Пламенниками Во Тьме называли отшельников, которым обычная жизнь служителей Храма казалась слишком легкой. Они постились каждый день, не мылись, не снимали власяниц и ночью спали в гробах. Здешних Пламенников я видел только несколько раз и издали, но на более близкое знакомство, конечно же, не нарывался.
— Что молчишь, ваша милость? — нетерпеливо переспросил резчик. — Как тебе?
— Даже не знаю, что сказать.
— Не нравятся? — он обернулся ко мне и довольно убедительно изобразил оскалившегося пса.

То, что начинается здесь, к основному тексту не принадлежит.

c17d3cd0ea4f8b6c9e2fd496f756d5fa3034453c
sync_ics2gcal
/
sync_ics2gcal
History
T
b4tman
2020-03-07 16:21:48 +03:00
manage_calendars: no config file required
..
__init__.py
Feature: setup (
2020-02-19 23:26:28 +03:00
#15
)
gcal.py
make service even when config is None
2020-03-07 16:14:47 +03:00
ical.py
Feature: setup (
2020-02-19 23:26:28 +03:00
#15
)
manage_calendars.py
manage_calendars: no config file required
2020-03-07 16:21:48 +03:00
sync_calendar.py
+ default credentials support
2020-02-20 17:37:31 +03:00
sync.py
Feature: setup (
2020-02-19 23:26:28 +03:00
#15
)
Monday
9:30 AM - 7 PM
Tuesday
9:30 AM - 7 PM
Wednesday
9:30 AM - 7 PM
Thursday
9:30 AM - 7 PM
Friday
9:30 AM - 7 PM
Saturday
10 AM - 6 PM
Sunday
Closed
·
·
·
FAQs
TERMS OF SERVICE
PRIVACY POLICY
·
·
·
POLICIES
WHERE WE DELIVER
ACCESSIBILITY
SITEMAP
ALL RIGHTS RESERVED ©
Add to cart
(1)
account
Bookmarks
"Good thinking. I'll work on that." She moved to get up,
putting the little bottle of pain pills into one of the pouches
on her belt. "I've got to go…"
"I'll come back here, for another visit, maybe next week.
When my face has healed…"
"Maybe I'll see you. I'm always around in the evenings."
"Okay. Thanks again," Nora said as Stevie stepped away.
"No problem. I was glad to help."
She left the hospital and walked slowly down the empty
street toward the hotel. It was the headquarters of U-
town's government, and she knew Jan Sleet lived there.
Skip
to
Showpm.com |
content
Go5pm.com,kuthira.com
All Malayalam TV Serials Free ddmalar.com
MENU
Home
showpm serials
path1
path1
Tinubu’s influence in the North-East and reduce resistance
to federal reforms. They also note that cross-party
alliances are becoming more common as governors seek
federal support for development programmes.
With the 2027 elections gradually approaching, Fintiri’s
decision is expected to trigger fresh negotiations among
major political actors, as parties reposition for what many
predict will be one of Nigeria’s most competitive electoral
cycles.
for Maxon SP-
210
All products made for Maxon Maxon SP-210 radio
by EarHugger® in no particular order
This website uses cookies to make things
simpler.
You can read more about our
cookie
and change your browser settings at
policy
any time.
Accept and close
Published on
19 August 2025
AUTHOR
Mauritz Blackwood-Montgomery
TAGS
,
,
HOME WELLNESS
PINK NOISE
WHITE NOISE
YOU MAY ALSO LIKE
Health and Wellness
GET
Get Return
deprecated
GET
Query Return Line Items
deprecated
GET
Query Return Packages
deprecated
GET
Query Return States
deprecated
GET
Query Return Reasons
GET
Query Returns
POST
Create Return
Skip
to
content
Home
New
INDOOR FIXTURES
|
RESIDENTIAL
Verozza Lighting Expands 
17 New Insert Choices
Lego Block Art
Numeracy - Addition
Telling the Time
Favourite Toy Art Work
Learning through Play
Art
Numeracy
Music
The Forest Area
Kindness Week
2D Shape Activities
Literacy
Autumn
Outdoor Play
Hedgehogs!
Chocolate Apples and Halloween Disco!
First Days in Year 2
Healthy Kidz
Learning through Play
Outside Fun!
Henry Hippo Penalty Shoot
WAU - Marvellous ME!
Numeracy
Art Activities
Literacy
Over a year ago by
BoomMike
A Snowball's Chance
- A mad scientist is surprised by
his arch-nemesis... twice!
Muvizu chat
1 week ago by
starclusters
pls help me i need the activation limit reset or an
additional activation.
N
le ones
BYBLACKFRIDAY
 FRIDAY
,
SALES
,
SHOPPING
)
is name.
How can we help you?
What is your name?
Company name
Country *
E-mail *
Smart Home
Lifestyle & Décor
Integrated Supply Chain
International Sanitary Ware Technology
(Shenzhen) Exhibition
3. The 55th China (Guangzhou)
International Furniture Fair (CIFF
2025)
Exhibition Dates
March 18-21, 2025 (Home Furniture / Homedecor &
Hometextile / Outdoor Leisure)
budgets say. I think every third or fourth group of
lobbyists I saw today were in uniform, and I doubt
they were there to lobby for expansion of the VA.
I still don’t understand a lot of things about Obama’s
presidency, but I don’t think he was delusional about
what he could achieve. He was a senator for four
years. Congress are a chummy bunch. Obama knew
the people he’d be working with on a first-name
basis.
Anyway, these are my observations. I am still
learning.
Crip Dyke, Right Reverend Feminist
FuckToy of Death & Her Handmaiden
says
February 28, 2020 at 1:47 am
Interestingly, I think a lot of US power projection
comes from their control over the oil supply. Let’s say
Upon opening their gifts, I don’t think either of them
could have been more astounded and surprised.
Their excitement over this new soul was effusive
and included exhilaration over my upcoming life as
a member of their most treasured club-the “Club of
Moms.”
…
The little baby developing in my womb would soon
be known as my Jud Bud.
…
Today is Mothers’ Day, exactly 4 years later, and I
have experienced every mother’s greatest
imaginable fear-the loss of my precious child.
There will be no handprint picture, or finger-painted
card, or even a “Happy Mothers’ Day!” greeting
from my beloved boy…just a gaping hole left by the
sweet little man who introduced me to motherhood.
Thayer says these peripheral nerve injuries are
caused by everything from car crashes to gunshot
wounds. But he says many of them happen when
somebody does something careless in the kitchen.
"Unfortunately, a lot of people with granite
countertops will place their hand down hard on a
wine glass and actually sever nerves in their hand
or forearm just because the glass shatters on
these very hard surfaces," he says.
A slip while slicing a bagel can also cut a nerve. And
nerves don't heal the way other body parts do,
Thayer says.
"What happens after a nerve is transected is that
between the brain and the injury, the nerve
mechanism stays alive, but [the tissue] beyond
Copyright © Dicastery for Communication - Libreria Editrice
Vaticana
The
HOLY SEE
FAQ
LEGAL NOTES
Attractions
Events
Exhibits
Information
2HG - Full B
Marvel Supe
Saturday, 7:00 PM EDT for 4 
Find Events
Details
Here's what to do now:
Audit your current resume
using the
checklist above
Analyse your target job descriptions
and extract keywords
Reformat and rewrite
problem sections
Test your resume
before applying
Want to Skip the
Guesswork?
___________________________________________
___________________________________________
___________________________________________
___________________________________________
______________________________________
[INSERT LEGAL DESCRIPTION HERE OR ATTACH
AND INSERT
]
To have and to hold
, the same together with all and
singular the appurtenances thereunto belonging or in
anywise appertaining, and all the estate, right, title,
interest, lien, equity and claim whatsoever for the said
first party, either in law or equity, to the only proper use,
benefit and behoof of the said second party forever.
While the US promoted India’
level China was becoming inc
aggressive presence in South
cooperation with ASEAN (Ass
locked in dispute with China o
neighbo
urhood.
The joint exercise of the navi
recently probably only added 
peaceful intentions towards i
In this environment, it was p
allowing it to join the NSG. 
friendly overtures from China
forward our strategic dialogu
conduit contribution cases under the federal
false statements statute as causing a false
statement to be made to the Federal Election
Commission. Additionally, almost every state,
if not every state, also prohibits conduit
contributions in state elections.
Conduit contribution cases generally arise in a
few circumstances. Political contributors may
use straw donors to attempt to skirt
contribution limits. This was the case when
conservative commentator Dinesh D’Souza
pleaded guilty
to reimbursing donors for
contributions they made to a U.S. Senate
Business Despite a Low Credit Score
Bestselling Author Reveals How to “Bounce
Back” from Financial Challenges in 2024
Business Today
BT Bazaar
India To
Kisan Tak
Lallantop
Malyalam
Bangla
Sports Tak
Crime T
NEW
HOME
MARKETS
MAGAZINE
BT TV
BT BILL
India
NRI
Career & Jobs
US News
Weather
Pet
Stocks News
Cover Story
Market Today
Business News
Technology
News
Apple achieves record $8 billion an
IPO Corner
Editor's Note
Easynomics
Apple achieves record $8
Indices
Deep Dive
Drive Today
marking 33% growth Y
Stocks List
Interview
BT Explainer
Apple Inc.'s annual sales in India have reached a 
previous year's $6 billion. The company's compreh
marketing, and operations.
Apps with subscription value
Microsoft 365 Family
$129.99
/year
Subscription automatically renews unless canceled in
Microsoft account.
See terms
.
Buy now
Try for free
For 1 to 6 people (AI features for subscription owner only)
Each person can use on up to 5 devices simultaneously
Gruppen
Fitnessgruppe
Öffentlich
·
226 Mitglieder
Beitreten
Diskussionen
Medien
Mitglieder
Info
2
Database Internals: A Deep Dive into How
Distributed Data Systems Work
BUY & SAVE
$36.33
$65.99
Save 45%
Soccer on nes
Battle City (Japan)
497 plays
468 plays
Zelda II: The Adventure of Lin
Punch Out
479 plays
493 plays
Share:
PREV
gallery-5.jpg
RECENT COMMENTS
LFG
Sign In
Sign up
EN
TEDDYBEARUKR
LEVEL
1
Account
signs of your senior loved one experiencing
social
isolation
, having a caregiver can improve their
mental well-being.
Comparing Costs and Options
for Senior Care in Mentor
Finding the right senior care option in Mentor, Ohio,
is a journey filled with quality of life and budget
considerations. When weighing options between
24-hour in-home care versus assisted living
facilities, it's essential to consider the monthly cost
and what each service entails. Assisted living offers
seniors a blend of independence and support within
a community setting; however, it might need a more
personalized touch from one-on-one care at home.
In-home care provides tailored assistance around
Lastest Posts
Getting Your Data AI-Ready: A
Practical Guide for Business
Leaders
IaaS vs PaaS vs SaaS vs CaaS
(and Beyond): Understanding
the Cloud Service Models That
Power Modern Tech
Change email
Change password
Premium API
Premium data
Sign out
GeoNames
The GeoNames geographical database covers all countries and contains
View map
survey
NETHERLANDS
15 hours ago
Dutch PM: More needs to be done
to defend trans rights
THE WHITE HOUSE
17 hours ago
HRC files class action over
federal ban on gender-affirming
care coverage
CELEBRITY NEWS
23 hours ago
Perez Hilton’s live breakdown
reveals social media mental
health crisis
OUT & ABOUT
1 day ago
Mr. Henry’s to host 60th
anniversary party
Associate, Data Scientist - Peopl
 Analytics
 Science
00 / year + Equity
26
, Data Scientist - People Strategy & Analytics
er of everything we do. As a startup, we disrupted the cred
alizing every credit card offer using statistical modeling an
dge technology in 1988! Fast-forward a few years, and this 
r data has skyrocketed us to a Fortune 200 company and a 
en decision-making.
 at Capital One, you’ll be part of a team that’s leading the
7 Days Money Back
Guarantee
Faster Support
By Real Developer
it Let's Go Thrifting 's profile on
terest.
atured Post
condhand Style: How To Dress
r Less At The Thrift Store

— Нравятся. Я, правда, ничего не понимаю, но нравятся, — сознался я. — По-моему, эти скамейки не для тощих и вонючих Пламенниковых задов.
Он усмехнулся:
— Ну, мастер задов не выбирает! А чего ты не понимаешь?
— Да все того же — почему, например, у волка из пасти дерево растет.
Он поглядел на меня изумленно:
— Что, правда? Ну ты дикарь! Тебе что, сказок в детстве не рассказывали? Ты, может, случаем и грамоты не знаешь?
— Случайно знаю. Совершенно случайно, уверяю тебя, и тем не менее. А вот дубовые скамейки изучать как-то не пришлось.
— Ох, прости, я не хотел. Он развел руками. — Не сердись, я, когда кончаю работу, всегда немного сумасшедший. Садись, сейчас все объясню. — Он подвинул мне грубо сколоченный табурет. Смотри сюда. Змея — это чей знак? По-вашему, по-огнепоклонницки?
— Телесной души, — ответил я, не задумываясь — Рувеновы наставления сидели крепко.